> [Exercise]
Reproduce every line of text in the material below verbatim and in its original order, omitting the pictures.

> [Input data]
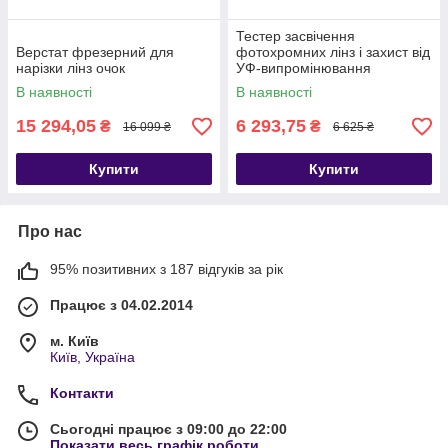
Тестер засвічення
Верстат фрезерний для
фотохромних лінз і захист від
нарізки лінз очок
УФ-випромінювання
В наявності
В наявності
15 294,05
6 293,75
₴
₴
16 099 ₴
6 625 ₴
Купити
Купити
Про нас
95% позитивних з 187 відгуків за рік
Працює з 04.02.2014
м. Київ
Київ, Україна
Контакти
Сьогодні працює з 09:00 до 22:00
Показати весь графік роботи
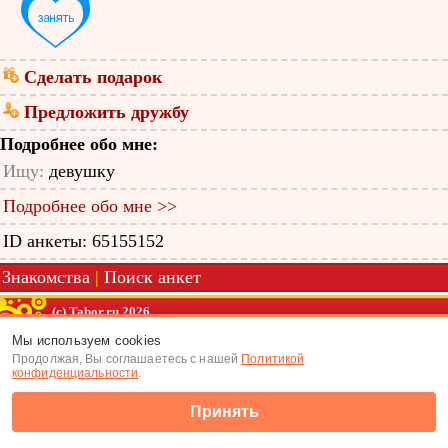
Сделать подарок
Предложить дружбу
Подробнее обо мне:
Ищу:
девушку
Подробнее обо мне >>
ID анкеты: 65155152
Знакомства
|
Поиск анкет
(c) Tabor.ru 2026
Мы используем cookies
Продолжая, Вы соглашаетесь с нашей
Политикой
конфиденциальности
.
Принять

> [Response]
Тестер засвічення
Верстат фрезерний для
фотохромних лінз і захист від
нарізки лінз очок
УФ-випромінювання
В наявності
В наявності
15 294,05
6 293,75
₴
₴
16 099 ₴
6 625 ₴
Купити
Купити
Про нас
95% позитивних з 187 відгуків за рік
Працює з 04.02.2014
м. Київ
Київ, Україна
Контакти
Сьогодні працює з 09:00 до 22:00
Показати весь графік роботи
Сделать подарок
Предложить дружбу
Подробнее обо мне:
Ищу:
девушку
Подробнее обо мне >>
ID анкеты: 65155152
Знакомства
|
Поиск анкет
(c) Tabor.ru 2026
Мы используем cookies
Продолжая, Вы соглашаетесь с нашей
Политикой
конфиденциальности
.
Принять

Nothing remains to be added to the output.